In relation to this statement, I am wondering how this squares up with the concept of liturgy in Vatican II documents. I am not greatly familiar with such documents, having only read certain sections of a number of them - however, I was not aware that it was said that it was desirable wherever possible to celebrated the Holy Mass facing the people. I thought that Vatican II, while recognising the potential value of celebrating the Mass facing the people, wanted ad orientem celebration to remain the norm.

Regarding the building of altars apart from the wall - obviously this would not prevent ad orientem celebration of the Holy Mass, but in paragraph 303 it is stated that even in older churches which have an altar fixed to the wall "another altar...should be erected". Again, is this the same vision that Vatican II had?

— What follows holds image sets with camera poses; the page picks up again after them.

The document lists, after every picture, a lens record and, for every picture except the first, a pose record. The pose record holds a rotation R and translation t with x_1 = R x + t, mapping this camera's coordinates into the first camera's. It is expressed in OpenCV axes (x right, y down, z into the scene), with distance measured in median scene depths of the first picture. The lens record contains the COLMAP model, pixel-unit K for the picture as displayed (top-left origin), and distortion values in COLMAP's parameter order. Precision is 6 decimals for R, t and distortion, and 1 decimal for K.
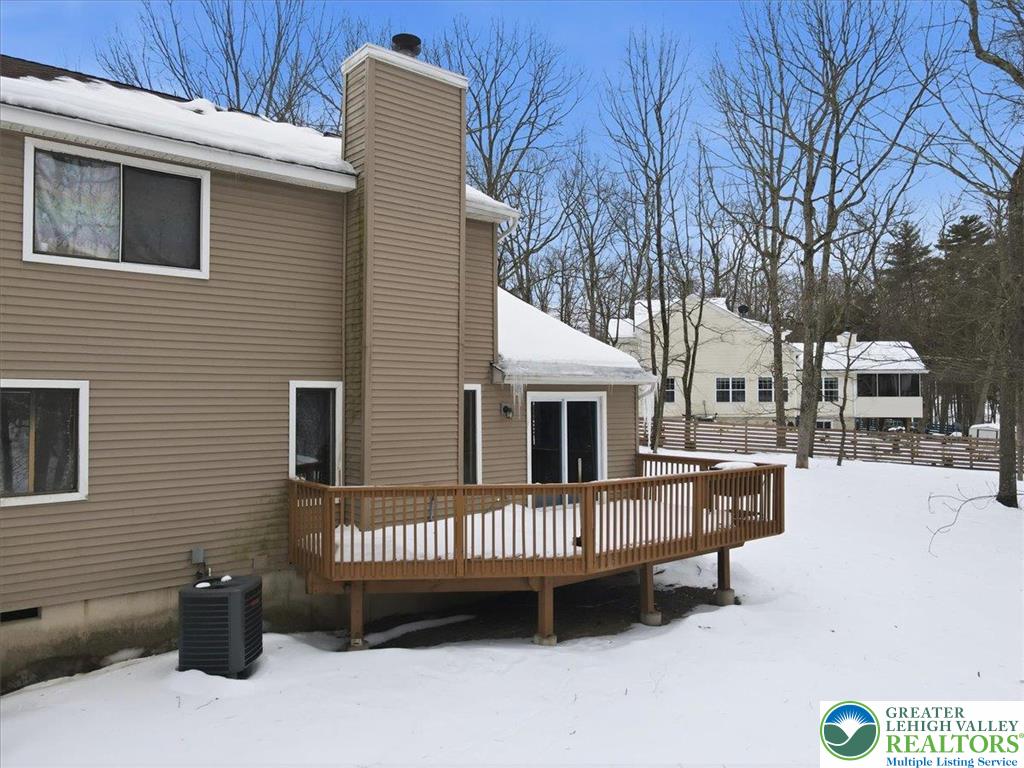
lens RADIAL K [[750.1, 0, 512.0], [0, 750.1, 384.0], [0, 0, 1]] dist [0.008966, 0.013896]
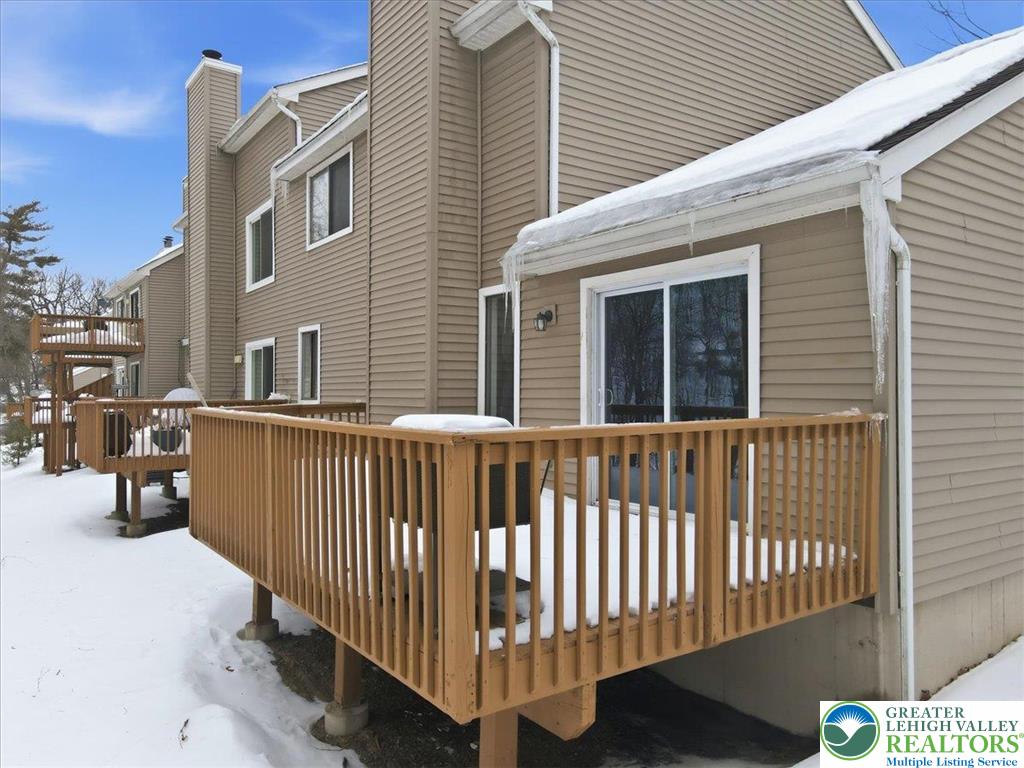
lens RADIAL K [[750.1, 0, 512.0], [0, 750.1, 384.0], [0, 0, 1]] dist [0.008966, 0.013896]
pose [[-0.081974, -0.008612, -0.996597, 0.564591], [0.023524, 0.999667, -0.010574, 0.089947], [0.996357, -0.024311, -0.081745, 0.985998]]
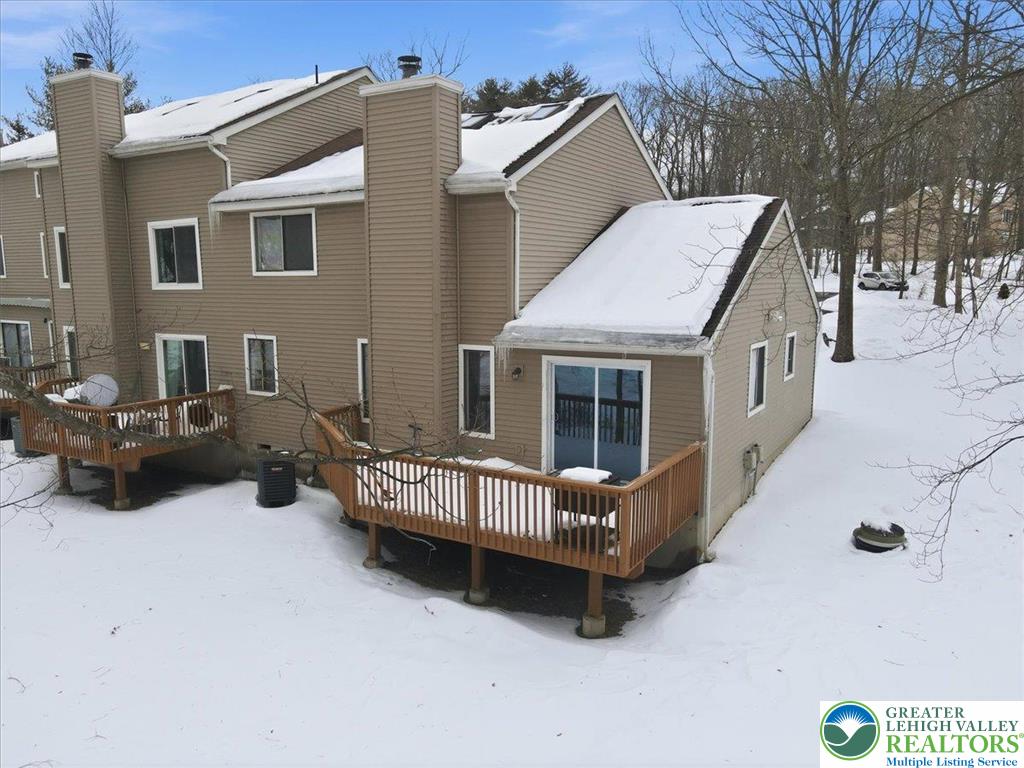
lens RADIAL K [[750.1, 0, 512.0], [0, 750.1, 384.0], [0, 0, 1]] dist [0.008966, 0.013896]
pose [[0.324259, 0.134107, -0.936414, 0.950575], [0.023546, 0.988449, 0.149713, -0.102899], [0.945675, -0.070595, 0.317356, 0.633577]]
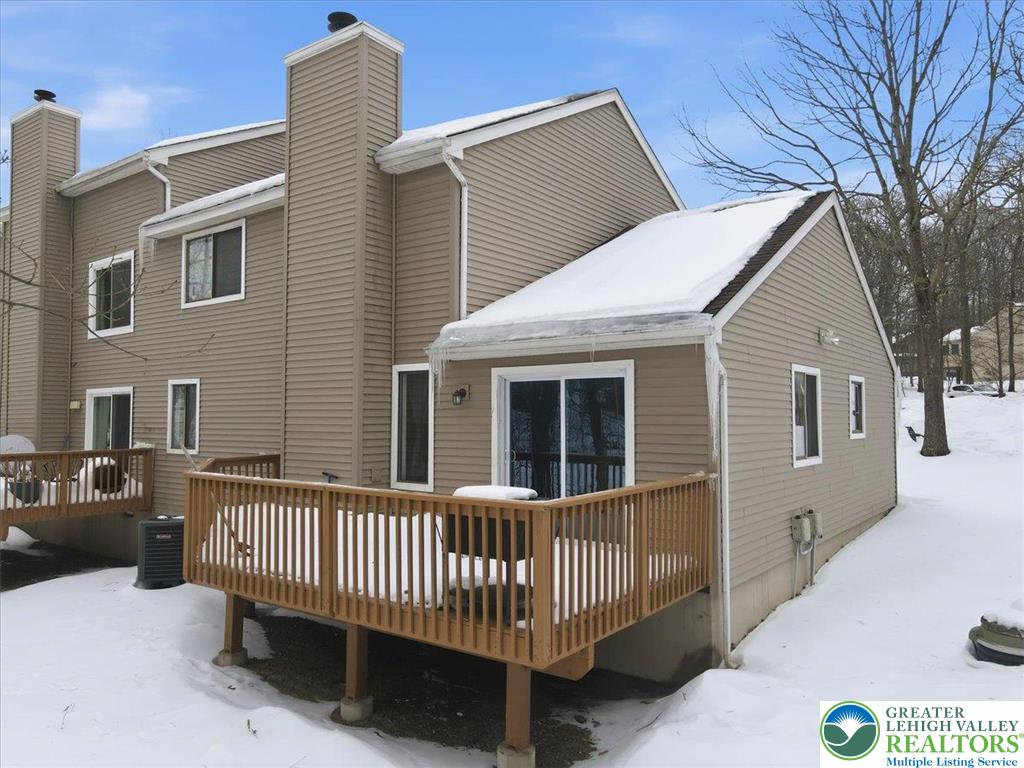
lens RADIAL K [[750.1, 0, 512.0], [0, 750.1, 384.0], [0, 0, 1]] dist [0.008966, 0.013896]
pose [[0.231265, -0.040714, -0.972039, 0.730069], [0.023242, 0.999070, -0.036316, 0.052214], [0.972613, -0.014193, 0.231996, 0.842783]]
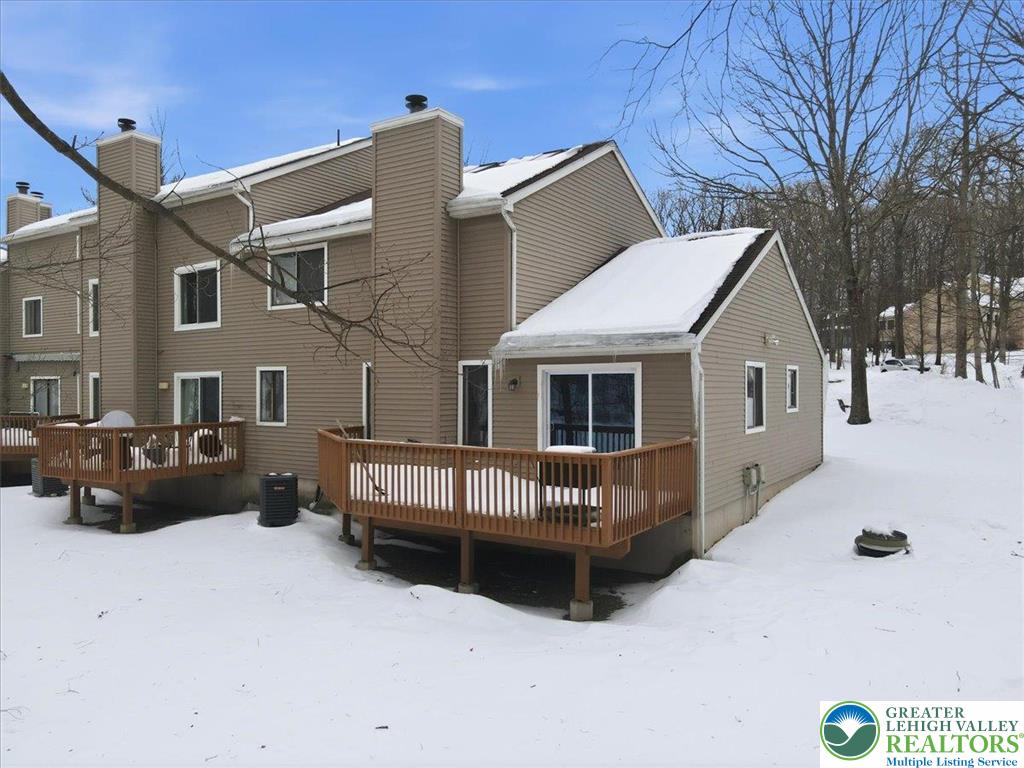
lens RADIAL K [[750.1, 0, 512.0], [0, 750.1, 384.0], [0, 0, 1]] dist [0.008966, 0.013896]
pose [[0.288522, -0.000341, -0.957473, 0.992360], [0.023802, 0.999693, 0.006817, 0.028249], [0.957177, -0.024757, 0.288442, 0.662632]]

I certainly know that neither the GIRM nor Vatican II gave bishops licence to smash the old altars as part of the reforms.

Finally, regarding the positioning of the tabernacle - the GIRM (paragraph 314), as well as English translations of Vatican II documents, say that the tabernacle should be in a part of the church which is "truly noble". Pope Paul VI, for example, said that the tabernacle should be in nobilissimo loco - surely "nobilissimo" should be translated as "the most noble" or "most prominent"? Indeed, paragraph 310 of the GIRM states that the chair of the priest celebrant should be at the head of the sanctuary "unless, for example...the tabernacle is in the centre behind the altar". I know there were situations before Vatican II where the tabernacle was not directly behind the altar, but there have been so many churches - old & new - where the tabernacle has been moved off to the side, and the priest celebrant's chair has been put "in nobilissimo loco" instead.

So, how do these things square with the vision of the fathers of Vatican II?

[/quote]

They square just fine, as the same Magisterium that taught at Vatican II teaches via the GIRM.